Problems hounding K-to-12 program (Part 2): Errors in textbooks

Metro Manila (CNN Philippines) – Besides the quantity of books, there's also the issue of their quality.

The K-to-12 program seeks to enhance the learning experience of millions of Filipino children.

But Antonio Calipjo-Go an educator has been studying DepEd textbooks for years and spotted thousands of errors. He says not much has changed.

One K-12 English book he studied, example, has more than 1,300 errors. It has words like "unexcitement" and "lakslustre." It describes a process of "DNA alternation" which should actually be "DNA alteration."

"Once we are teaching these children in black and white all of these errors, what happens?" Go says.

But the DepEd says that Go is referring to a draft which went through several revisions before being published.

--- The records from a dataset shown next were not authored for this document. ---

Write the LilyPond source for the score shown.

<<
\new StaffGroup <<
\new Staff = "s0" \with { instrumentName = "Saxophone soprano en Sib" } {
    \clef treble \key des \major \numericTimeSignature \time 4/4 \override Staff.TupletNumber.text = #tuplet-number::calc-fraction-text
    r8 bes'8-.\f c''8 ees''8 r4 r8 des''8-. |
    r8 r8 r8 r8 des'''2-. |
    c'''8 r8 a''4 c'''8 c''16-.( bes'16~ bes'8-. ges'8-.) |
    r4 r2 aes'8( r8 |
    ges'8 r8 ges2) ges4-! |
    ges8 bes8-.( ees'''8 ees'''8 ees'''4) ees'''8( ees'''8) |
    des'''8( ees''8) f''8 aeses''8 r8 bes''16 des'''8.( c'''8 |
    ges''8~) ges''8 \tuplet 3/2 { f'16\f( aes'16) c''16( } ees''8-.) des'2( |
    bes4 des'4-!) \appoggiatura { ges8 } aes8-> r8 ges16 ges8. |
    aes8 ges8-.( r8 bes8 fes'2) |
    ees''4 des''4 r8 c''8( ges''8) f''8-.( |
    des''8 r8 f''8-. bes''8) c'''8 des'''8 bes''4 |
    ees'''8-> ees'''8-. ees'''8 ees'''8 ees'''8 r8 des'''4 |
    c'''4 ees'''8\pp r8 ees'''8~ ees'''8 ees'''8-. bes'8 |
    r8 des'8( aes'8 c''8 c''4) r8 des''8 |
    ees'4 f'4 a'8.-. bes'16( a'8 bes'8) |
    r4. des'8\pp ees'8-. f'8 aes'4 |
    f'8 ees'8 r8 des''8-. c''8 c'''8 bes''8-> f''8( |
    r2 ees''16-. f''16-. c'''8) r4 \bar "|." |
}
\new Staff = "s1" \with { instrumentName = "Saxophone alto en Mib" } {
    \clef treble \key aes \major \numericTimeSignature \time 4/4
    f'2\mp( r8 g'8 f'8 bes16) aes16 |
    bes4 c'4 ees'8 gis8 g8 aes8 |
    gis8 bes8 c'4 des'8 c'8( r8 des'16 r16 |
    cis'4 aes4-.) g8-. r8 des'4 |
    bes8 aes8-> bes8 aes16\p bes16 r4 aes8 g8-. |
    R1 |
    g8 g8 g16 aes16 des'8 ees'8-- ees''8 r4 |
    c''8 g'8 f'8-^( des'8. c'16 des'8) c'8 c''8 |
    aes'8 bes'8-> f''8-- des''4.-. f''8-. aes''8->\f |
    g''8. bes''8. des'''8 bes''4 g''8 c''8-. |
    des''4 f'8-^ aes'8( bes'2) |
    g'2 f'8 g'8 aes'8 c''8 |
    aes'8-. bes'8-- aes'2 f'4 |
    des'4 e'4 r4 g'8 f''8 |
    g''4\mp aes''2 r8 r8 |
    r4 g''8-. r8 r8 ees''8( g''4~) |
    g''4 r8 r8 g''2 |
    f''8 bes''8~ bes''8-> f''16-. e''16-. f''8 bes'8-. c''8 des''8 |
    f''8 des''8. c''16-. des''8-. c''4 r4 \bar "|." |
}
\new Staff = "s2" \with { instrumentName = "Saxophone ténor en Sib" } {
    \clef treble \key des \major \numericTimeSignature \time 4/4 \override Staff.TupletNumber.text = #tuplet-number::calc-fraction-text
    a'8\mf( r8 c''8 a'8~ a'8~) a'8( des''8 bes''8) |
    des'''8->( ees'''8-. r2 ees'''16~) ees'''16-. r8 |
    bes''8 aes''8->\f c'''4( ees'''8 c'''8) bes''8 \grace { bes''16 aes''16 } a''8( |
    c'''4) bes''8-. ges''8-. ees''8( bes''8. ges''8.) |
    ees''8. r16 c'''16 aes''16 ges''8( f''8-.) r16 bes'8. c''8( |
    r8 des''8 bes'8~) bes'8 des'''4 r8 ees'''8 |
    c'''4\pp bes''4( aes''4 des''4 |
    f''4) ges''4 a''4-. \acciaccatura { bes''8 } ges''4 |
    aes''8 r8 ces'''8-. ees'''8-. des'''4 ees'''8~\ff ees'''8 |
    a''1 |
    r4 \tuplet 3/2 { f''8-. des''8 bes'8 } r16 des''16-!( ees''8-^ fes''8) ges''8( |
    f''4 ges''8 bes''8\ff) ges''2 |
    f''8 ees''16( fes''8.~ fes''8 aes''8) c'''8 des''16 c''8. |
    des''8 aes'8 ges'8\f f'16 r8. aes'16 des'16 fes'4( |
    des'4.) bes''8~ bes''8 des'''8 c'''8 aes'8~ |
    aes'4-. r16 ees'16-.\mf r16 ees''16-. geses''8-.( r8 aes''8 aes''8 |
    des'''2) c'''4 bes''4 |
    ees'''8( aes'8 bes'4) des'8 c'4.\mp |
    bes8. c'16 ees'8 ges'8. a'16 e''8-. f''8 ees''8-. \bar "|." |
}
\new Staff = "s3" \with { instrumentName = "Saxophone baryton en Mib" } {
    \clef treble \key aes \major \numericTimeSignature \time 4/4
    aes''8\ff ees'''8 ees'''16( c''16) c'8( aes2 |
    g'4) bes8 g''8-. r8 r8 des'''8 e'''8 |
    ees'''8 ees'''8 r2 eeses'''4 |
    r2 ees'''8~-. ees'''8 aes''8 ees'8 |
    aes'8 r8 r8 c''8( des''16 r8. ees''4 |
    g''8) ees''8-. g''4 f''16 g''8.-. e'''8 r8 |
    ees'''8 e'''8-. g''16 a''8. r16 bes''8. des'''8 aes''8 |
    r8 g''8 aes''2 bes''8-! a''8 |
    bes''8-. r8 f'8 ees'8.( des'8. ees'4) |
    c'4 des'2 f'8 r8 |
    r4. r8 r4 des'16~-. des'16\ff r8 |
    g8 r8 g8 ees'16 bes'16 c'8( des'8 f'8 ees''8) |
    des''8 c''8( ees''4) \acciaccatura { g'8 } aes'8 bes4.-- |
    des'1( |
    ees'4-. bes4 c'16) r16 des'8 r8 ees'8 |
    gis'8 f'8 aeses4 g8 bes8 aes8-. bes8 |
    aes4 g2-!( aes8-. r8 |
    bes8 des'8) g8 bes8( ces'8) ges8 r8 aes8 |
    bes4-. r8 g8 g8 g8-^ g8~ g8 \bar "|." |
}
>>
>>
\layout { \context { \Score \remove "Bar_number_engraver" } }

In an interview with anchors of Serbisyo All Access, DepEd Assistant Secretary Jesus Matedo admitted the error-riddled books were used to train English teachers last April.

DepEd believes the K-to-12 program will make all graduates competitive.

This year it got a bigger budget of P367 billion to prepare for two more years of high school to be implemented in 2016.

For textbooks alone, DepEd received P3.7 billion, twice higher than last year's budget.

That amount should be enough for 70 million new K-to-12 textbooks, enough for books that are error-free and for books to be delivered on time.

But DepEd records show that issues in the procurement process have delayed the delivery of at least 15 million books for grades four and 10.

The school year has begun, and with no books, teachers were told to instead download materials from the Internet.

But CNN Philippines checked the DepEd portal for digital versions of textbooks. But most of the available materials are just lesson guides.

For Rep. Roman Romulo, chairman of the House Committee on Higher Education, the K-to-12 program is a concern,

"I think they should just be honest with themselves and us," he says.

At the end of the day, he said, those who will bear the burden are public school students.

Given these problems, many can't help but ask: Is DepEd really ready for the K-to-12 program?